Activity: Return each entry word for word. Leave the images out.

[Saved entries]
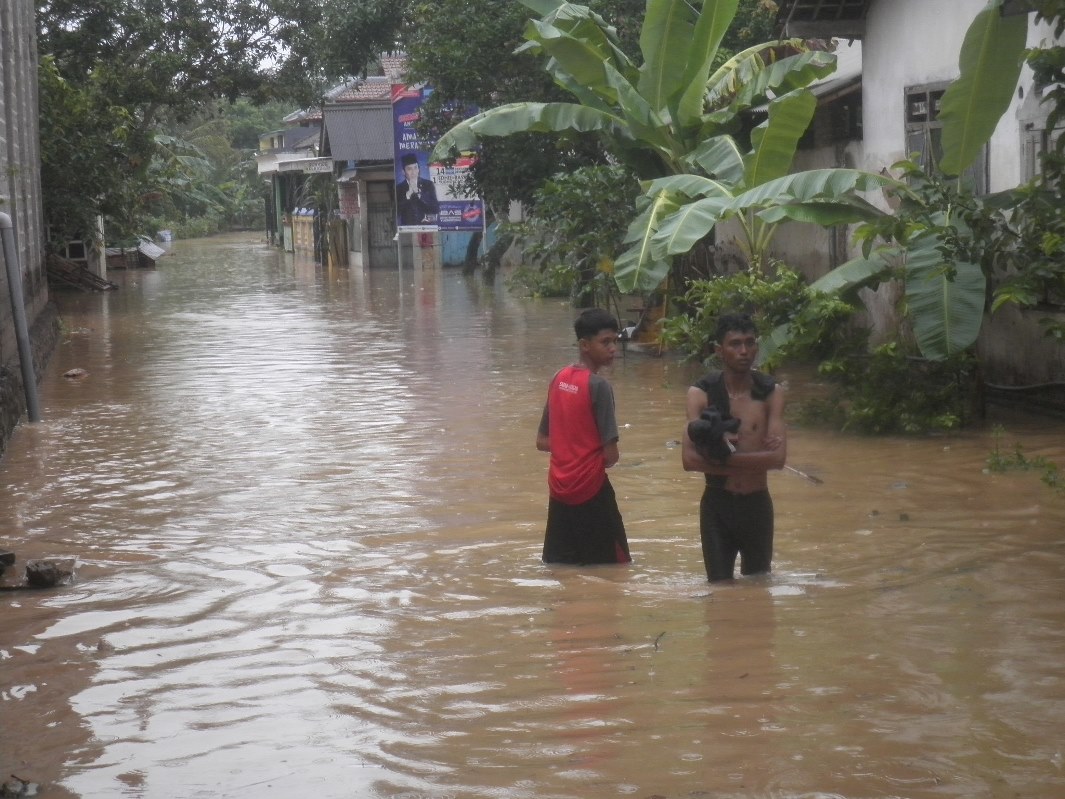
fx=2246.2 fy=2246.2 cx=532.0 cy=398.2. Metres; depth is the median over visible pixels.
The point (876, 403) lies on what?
shrub
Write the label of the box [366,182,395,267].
door
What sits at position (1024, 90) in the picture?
house
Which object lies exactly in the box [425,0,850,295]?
banana tree
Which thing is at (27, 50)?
wall
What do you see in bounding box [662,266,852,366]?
shrub
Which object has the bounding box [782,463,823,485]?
stick
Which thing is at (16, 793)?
rock
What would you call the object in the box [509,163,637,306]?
shrub
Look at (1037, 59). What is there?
tree
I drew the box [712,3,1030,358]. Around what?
banana plant
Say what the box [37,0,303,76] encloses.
sky
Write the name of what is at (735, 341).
man
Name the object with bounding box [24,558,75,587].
rock
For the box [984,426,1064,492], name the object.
plant
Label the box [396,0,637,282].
tree
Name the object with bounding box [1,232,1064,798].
flood water
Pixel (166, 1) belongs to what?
tree
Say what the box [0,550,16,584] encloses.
rock
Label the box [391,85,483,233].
billboard
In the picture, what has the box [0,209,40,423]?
drainpipe
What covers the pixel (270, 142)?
house
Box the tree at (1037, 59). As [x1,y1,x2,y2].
[987,4,1064,344]
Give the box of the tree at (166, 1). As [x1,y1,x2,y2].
[33,0,334,250]
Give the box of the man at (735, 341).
[680,310,788,581]
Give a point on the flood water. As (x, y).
(265, 578)
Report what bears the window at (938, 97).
in the house at (1024, 90)
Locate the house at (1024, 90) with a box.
[755,0,1064,404]
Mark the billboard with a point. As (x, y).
(422, 160)
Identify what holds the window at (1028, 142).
in the house at (1024, 90)
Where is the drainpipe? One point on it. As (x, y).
(23, 327)
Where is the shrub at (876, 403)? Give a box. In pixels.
[799,336,979,433]
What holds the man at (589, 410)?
in the flood water
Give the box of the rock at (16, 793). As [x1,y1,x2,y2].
[0,776,39,798]
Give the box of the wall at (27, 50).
[0,0,53,457]
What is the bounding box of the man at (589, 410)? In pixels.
[536,307,632,565]
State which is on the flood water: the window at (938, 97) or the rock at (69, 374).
the rock at (69, 374)
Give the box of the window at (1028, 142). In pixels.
[1019,104,1062,183]
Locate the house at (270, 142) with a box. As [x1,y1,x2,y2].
[256,108,329,253]
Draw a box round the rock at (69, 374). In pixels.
[62,367,87,378]
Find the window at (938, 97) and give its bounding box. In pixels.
[905,80,985,192]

Your solution:
fx=2246.2 fy=2246.2 cx=532.0 cy=398.2. Metres; depth is the median over visible pixels.
The point (876, 403) lies on what?
shrub
Write the label of the box [366,182,395,267].
door
What sits at position (1024, 90) in the picture?
house
Which object lies exactly in the box [425,0,850,295]?
banana tree
Which thing is at (27, 50)?
wall
What do you see in bounding box [662,266,852,366]?
shrub
Which object has the bounding box [782,463,823,485]?
stick
Which thing is at (16, 793)?
rock
What would you call the object in the box [509,163,637,306]?
shrub
Look at (1037, 59). What is there?
tree
I drew the box [712,3,1030,358]. Around what?
banana plant
Say what the box [37,0,303,76] encloses.
sky
Write the name of what is at (735, 341).
man
Name the object with bounding box [24,558,75,587].
rock
For the box [984,426,1064,492], name the object.
plant
Label the box [396,0,637,282].
tree
Name the object with bounding box [1,232,1064,798].
flood water
Pixel (166, 1) belongs to what?
tree
Say what the box [0,550,16,584] encloses.
rock
Label the box [391,85,483,233].
billboard
In the picture, what has the box [0,209,40,423]?
drainpipe
What covers the pixel (270, 142)?
house
Box the tree at (1037, 59). As [x1,y1,x2,y2].
[987,4,1064,344]
Give the box of the tree at (166, 1). As [x1,y1,x2,y2].
[33,0,334,250]
Give the box of the man at (735, 341).
[680,310,788,581]
Give a point on the flood water. As (x, y).
(265, 578)
Report what bears the window at (938, 97).
in the house at (1024, 90)
Locate the house at (1024, 90) with a box.
[755,0,1064,404]
Mark the billboard with a point. As (x, y).
(422, 160)
Identify what holds the window at (1028, 142).
in the house at (1024, 90)
Where is the drainpipe? One point on it. As (x, y).
(23, 327)
Where is the shrub at (876, 403)? Give a box. In pixels.
[799,336,979,433]
What holds the man at (589, 410)?
in the flood water
Give the box of the rock at (16, 793). As [x1,y1,x2,y2].
[0,776,39,798]
Give the box of the wall at (27, 50).
[0,0,53,457]
What is the bounding box of the man at (589, 410)? In pixels.
[536,307,632,565]
State which is on the flood water: the window at (938, 97) or the rock at (69, 374).
the rock at (69, 374)
Give the box of the window at (1028, 142). In pixels.
[1019,104,1062,183]
Locate the house at (270, 142) with a box. As [x1,y1,x2,y2].
[256,108,329,253]
Draw a box round the rock at (69, 374). In pixels.
[62,367,87,378]
Find the window at (938, 97) and give its bounding box. In pixels.
[905,80,985,192]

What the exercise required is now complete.